A color that activates only the S cone (blue) generally appears to elicit only weak neural responses in the early visual cortex. This is to some extent expected because S cones are less common in the primate retina, evolutionarily ancient and sluggish.
Led by ESI scientists, the results of this study will help us understand how the early human visual cortex encodes images and may one day aid in the development of artificial vision. . These prostheses may seek to activate the visual cortex to induce vision-like perceptual effects in people with retinal damage. However, this goal is still a long way off.
See also
Much more needs to be understood about the specific responses of the visual cortex to visual input.
About this visual neuroscience research news
author: press office
sauce: ESI
contact: Press Office – ESI
image: Images credited to ESI/C.khan burger
Original research: open access.
“Human visual gamma for color stimuliBenjamin J. Stouch and others e-life
Overview
Human visual gamma for color stimuli
Strong gamma-band oscillations in the early visual cortex of primates can be induced by homogeneous color planes (Peter et al., 2019; Shirhatti and Ray, 2018).

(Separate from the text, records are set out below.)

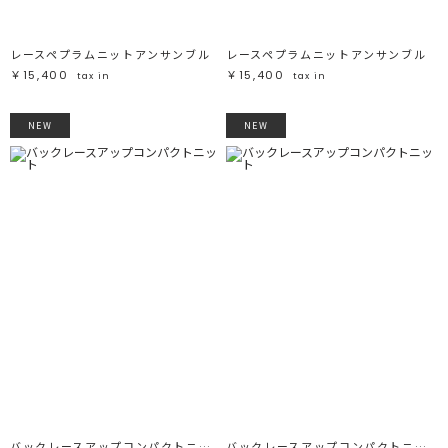
レースペプラムニットアンサンブル
レースペプラムニットアンサンブル
￥15,400
￥15,400
tax in
tax in
NEW
NEW
バックレースアップコンパクトニット
バックレースアップコンパクトニット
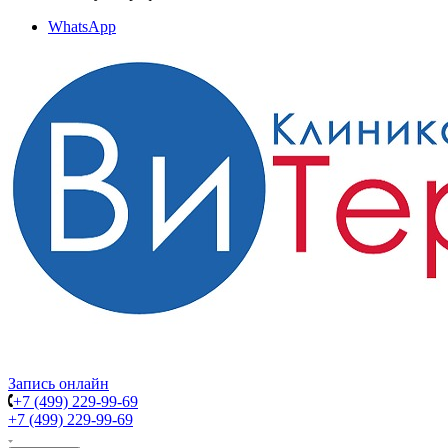
WhatsApp
Запись онлайн
+7 (499) 229-99-69
+7 (499) 229-99-69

Particularly strong gamma oscillations have been reported for red stimuli compared to other hues.
However, the intensity of precortical color processing and the resulting input to V1 is often not fully controlled. Therefore, stronger responses to red may be due to differences in V1 input intensity.
We presented stimuli with equal luminance and cone contrast levels in a color coordinate system based on the response of the lateral geniculate nucleus, the main input source for region V1. Using these stimuli, we recorded magnetoencephalograms in 30 participants.

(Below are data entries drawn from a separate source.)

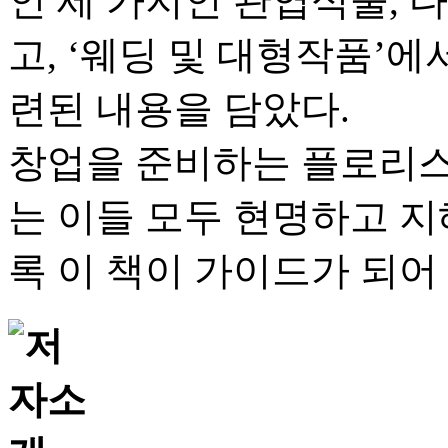
인 세 가지인 관엽식물, 
고, ‘웨딩 및 대형작품’에
련된 내용을 담았다.
창업을 준비하는 플로리스
는 이들 모두 현명하고 지
록 이 책이 가이드가 되어 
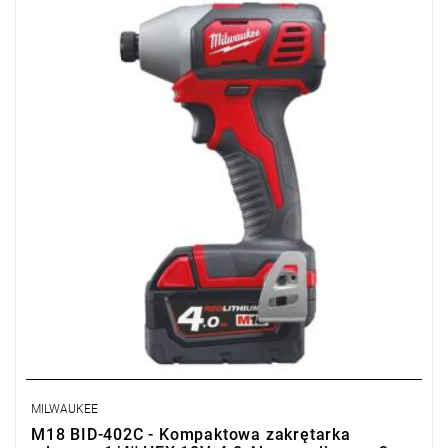
silnikowi oraz systemowi elektronicznego zabezpieczenia przed
przeciążeniem REDLINK™ zapewnia połączenie wysokich
osiągów z długą żywotnością urządzenia i komfortową pracą w
ograniczonej przestrzeni.
Narzędzie posiada chwyt 1/4'' do
szybkiej i łatwej wymiany bitów jedną ręką.
Kup produkt objęty promocją MILWAUKEE® Redemption Classic,
zarejestruj fakturę i odbierz dodatkowy akumulator za 2 zł.
Promocja wyłącznie dla podmiotów posiadających NIP.
Sprawdź szczegóły promocji
.
MILWAUKEE
M18 BID-402C - Kompaktowa zakrętarka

Contrary to previous reports, we found gamma oscillations in the early visual cortex that did not differ between red and green stimuli of equal LM cone contrast.
In particular, blue stimuli with contrast only in the S cone axis elicited very weak gamma responses, resulting in smaller event-related fields and poorer change detection performance.
The strength of the human color gamma response to stimuli on the LM axis can be well described by the contrast of the LM cones, showing no distinct red bias when the LM cone contrasts are properly equalized. I did.